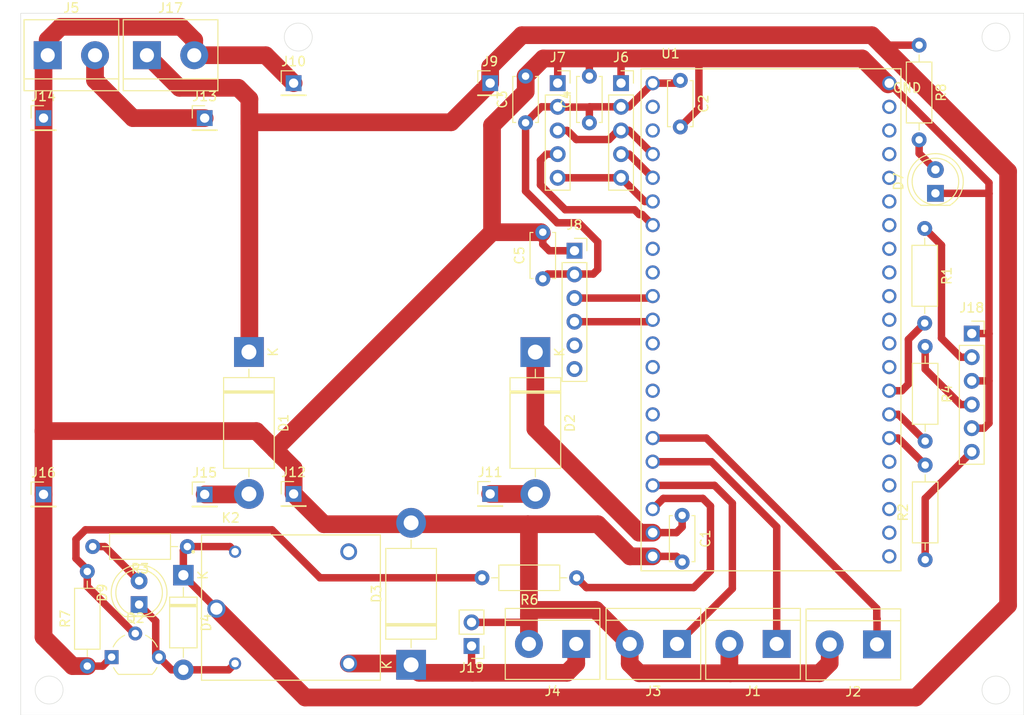
<source format=kicad_pcb>
(kicad_pcb
	(version 20240108)
	(generator "pcbnew")
	(generator_version "8.0")
	(general
		(thickness 1.6)
		(legacy_teardrops no)
	)
	(paper "A4")
	(layers
		(0 "F.Cu" signal)
		(31 "B.Cu" signal)
		(32 "B.Adhes" user "B.Adhesive")
		(33 "F.Adhes" user "F.Adhesive")
		(34 "B.Paste" user)
		(35 "F.Paste" user)
		(36 "B.SilkS" user "B.Silkscreen")
		(37 "F.SilkS" user "F.Silkscreen")
		(38 "B.Mask" user)
		(39 "F.Mask" user)
		(40 "Dwgs.User" user "User.Drawings")
		(41 "Cmts.User" user "User.Comments")
		(42 "Eco1.User" user "User.Eco1")
		(43 "Eco2.User" user "User.Eco2")
		(44 "Edge.Cuts" user)
		(45 "Margin" user)
		(46 "B.CrtYd" user "B.Courtyard")
		(47 "F.CrtYd" user "F.Courtyard")
		(48 "B.Fab" user)
		(49 "F.Fab" user)
		(50 "User.1" user)
		(51 "User.2" user)
		(52 "User.3" user)
		(53 "User.4" user)
		(54 "User.5" user)
		(55 "User.6" user)
		(56 "User.7" user)
		(57 "User.8" user)
		(58 "User.9" user)
	)
	(setup
		(pad_to_mask_clearance 0)
		(allow_soldermask_bridges_in_footprints no)
		(pcbplotparams
			(layerselection 0x00010fc_ffffffff)
			(plot_on_all_layers_selection 0x0000000_00000000)
			(disableapertmacros no)
			(usegerberextensions no)
			(usegerberattributes yes)
			(usegerberadvancedattributes yes)
			(creategerberjobfile yes)
			(dashed_line_dash_ratio 12.000000)
			(dashed_line_gap_ratio 3.000000)
			(svgprecision 4)
			(plotframeref no)
			(viasonmask no)
			(mode 1)
			(useauxorigin no)
			(hpglpennumber 1)
			(hpglpenspeed 20)
			(hpglpendiameter 15.000000)
			(pdf_front_fp_property_popups yes)
			(pdf_back_fp_property_popups yes)
			(dxfpolygonmode yes)
			(dxfimperialunits yes)
			(dxfusepcbnewfont yes)
			(psnegative no)
			(psa4output no)
			(plotreference yes)
			(plotvalue yes)
			(plotfptext yes)
			(plotinvisibletext no)
			(sketchpadsonfab no)
			(subtractmaskfromsilk no)
			(outputformat 1)
			(mirror no)
			(drillshape 1)
			(scaleselection 1)
			(outputdirectory "")
		)
	)
	(net 0 "")
	(net 1 "+5V")
	(net 2 "GND")
	(net 3 "3.3V")
	(net 4 "Net-(D4-A)")
	(net 5 "+12V")
	(net 6 "Net-(D7-A)")
	(net 7 "Net-(D9-A)")
	(net 8 "15")
	(net 9 "14")
	(net 10 "16")
	(net 11 "12V_P")
	(net 12 "+VDC")
	(net 13 "Net-(J6-Pin_3)")
	(net 14 "Net-(J6-Pin_5)")
	(net 15 "3")
	(net 16 "5")
	(net 17 "unconnected-(J8-Pin_6-Pad6)")
	(net 18 "unconnected-(J8-Pin_5-Pad5)")
	(net 19 "8")
	(net 20 "9")
	(net 21 "unconnected-(K2-PadNC)")
	(net 22 "Net-(Q2-B)")
	(net 23 "35")
	(net 24 "33")
	(net 25 "34")
	(net 26 "17")
	(net 27 "unconnected-(U1-GPIO42-Pad42)")
	(net 28 "unconnected-(U1-GPIO46-Pad46)")
	(net 29 "unconnected-(U1-U0RXD-PadRX)")
	(net 30 "unconnected-(U1-GPIO13-Pad13)")
	(net 31 "unconnected-(U1-GPIO37-Pad37)")
	(net 32 "unconnected-(U1-GPIO26-Pad26)")
	(net 33 "unconnected-(U1-GPIO10-Pad10)")
	(net 34 "unconnected-(U1-U0TXD-PadTX)")
	(net 35 "unconnected-(U1-GPIO36-Pad36)")
	(net 36 "unconnected-(U1-GPIO19-Pad19)")
	(net 37 "unconnected-(U1-GPIO12-Pad12)")
	(net 38 "unconnected-(U1-GPIO40-Pad40)")
	(net 39 "unconnected-(U1-GPIO45-Pad45)")
	(net 40 "unconnected-(U1-GPIO6-Pad6)")
	(net 41 "unconnected-(U1-CHIP_PU-PadRST)")
	(net 42 "unconnected-(U1-GPIO11-Pad11)")
	(net 43 "unconnected-(U1-GPIO7-Pad7)")
	(net 44 "unconnected-(U1-GPIO39-Pad39)")
	(net 45 "unconnected-(U1-GPIO1-Pad1)")
	(net 46 "unconnected-(U1-GPIO0-Pad0)")
	(net 47 "unconnected-(U1-GPIO41-Pad41)")
	(net 48 "unconnected-(U1-GPIO38-Pad38)")
	(net 49 "unconnected-(U1-GPIO21-Pad21)")
	(net 50 "unconnected-(U1-EXT_GPIO18-Pad18)")
	(net 51 "unconnected-(U1-GPIO20-Pad20)")
	(net 52 "Net-(D1-A)")
	(net 53 "Net-(D2-A)")
	(net 54 "Net-(J18-Pin_4)")
	(net 55 "Net-(J18-Pin_6)")
	(net 56 "Net-(J18-Pin_2)")
	(footprint "Connector_PinSocket_2.54mm:PinSocket_1x06_P2.54mm_Vertical" (layer "F.Cu") (at 79.5 52.69))
	(footprint "ESP32-S2-SAOLA-1M:MODULE_ESP32-S2-SAOLA-1M" (layer "F.Cu") (at 100.6 60.1))
	(footprint "Connector_PinHeader_2.54mm:PinHeader_1x01_P2.54mm_Vertical" (layer "F.Cu") (at 70.45 34.7))
	(footprint "Diode_THT:D_DO-201AD_P15.24mm_Horizontal" (layer "F.Cu") (at 61.9625 97.14 90))
	(footprint "Capacitor_THT:C_Disc_D4.7mm_W2.5mm_P5.00mm" (layer "F.Cu") (at 90.86 34.4 -90))
	(footprint "SRD-12VDC-SL-C:RELAY_SRD-12VDC-SL-C" (layer "F.Cu") (at 49.1625 91))
	(footprint "Package_TO_SOT_THT:TO-92_Wide" (layer "F.Cu") (at 29.81 96.32))
	(footprint "Diode_THT:D_DO-201AD_P15.24mm_Horizontal" (layer "F.Cu") (at 44.55 63.56 -90))
	(footprint "Resistor_THT:R_Axial_DIN0207_L6.3mm_D2.5mm_P10.16mm_Horizontal" (layer "F.Cu") (at 117.15 62.97 -90))
	(footprint "TerminalBlock:TerminalBlock_bornier-2_P5.08mm" (layer "F.Cu") (at 90.51 94.9 180))
	(footprint "Resistor_THT:R_Axial_DIN0207_L6.3mm_D2.5mm_P10.16mm_Horizontal" (layer "F.Cu") (at 117.15 85.86 90))
	(footprint "Connector_PinHeader_2.54mm:PinHeader_1x01_P2.54mm_Vertical" (layer "F.Cu") (at 39.8 78.85))
	(footprint "Connector_PinHeader_2.54mm:PinHeader_1x01_P2.54mm_Vertical" (layer "F.Cu") (at 49.35 34.7))
	(footprint "Resistor_THT:R_Axial_DIN0207_L6.3mm_D2.5mm_P10.16mm_Horizontal" (layer "F.Cu") (at 27.2 97.28 90))
	(footprint "Capacitor_THT:C_Disc_D4.7mm_W2.5mm_P5.00mm" (layer "F.Cu") (at 91.06 81.1 -90))
	(footprint "Connector_PinHeader_2.54mm:PinHeader_1x01_P2.54mm_Vertical" (layer "F.Cu") (at 39.8 38.45))
	(footprint "Connector_PinHeader_2.54mm:PinHeader_1x02_P2.54mm_Vertical" (layer "F.Cu") (at 68.45 95.125 180))
	(footprint "Capacitor_THT:C_Disc_D4.7mm_W2.5mm_P5.00mm" (layer "F.Cu") (at 76.1 55.7 90))
	(footprint "Connector_PinHeader_2.54mm:PinHeader_1x01_P2.54mm_Vertical" (layer "F.Cu") (at 22.5 78.85))
	(footprint "Resistor_THT:R_Axial_DIN0207_L6.3mm_D2.5mm_P10.16mm_Horizontal" (layer "F.Cu") (at 117.1 50.3 -90))
	(footprint "Diode_THT:D_DO-41_SOD81_P10.16mm_Horizontal" (layer "F.Cu") (at 37.5125 87.52 -90))
	(footprint "TerminalBlock:TerminalBlock_bornier-2_P5.08mm" (layer "F.Cu") (at 111.98 94.95 180))
	(footprint "Connector_PinSocket_2.54mm:PinSocket_1x05_P2.54mm_Vertical" (layer "F.Cu") (at 84.5 34.7))
	(footprint "Resistor_THT:R_Axial_DIN0207_L6.3mm_D2.5mm_P10.16mm_Horizontal" (layer "F.Cu") (at 79.73 87.8 180))
	(footprint "Connector_PinHeader_2.54mm:PinHeader_1x01_P2.54mm_Vertical" (layer "F.Cu") (at 49.35 78.8))
	(footprint "Diode_THT:D_DO-201AD_P15.24mm_Horizontal" (layer "F.Cu") (at 75.3 63.57 -90))
	(footprint "Connector_PinSocket_2.54mm:PinSocket_1x05_P2.54mm_Vertical" (layer "F.Cu") (at 77.7 34.7))
	(footprint "TerminalBlock:TerminalBlock_bornier-2_P5.08mm" (layer "F.Cu") (at 101.21 94.9 180))
	(footprint "Resistor_THT:R_Axial_DIN0207_L6.3mm_D2.5mm_P10.16mm_Horizontal" (layer "F.Cu") (at 37.9425 84.45 180))
	(footprint "Capacitor_THT:C_Disc_D4.7mm_W2.5mm_P5.00mm" (layer "F.Cu") (at 74.25 38.95 90))
	(footprint "Connector_PinHeader_2.54mm:PinHeader_1x01_P2.54mm_Vertical" (layer "F.Cu") (at 22.5 38.45))
	(footprint "Connector_PinHeader_2.54mm:PinHeader_1x01_P2.54mm_Vertical"
		(layer "F.Cu")
		(uuid "c68ba733-56b9-4a23-9472-30b979f402d9")
		(at 70.45 78.8)
		(descr "Through hole straight pin header, 1x01, 2.54mm pitch, single row")
		(tags "Through hole pin header THT 1x01 2.54mm single row")
		(property "Reference" "J11"
			(at 0 -2.33 0)
			(layer "F.SilkS")
			(uuid "c5e48205-d320-4ed8-a66b-ff6e5f4ca1ac")
			(effects
				(font
					(size 1 1)
					(thicknes
... [82999 chars truncated]
</source>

■ ■ ■ ■

* **WHAT IS BEING ASKED**
Check the listing above for "Through". Show every line where it turns up.

* **RESULT FOR THIS EXERCISE**
		(descr "Through hole straight pin header, 1x01, 2.54mm pitch, single row")
		(tags "Through hole pin header THT 1x01 2.54mm single row")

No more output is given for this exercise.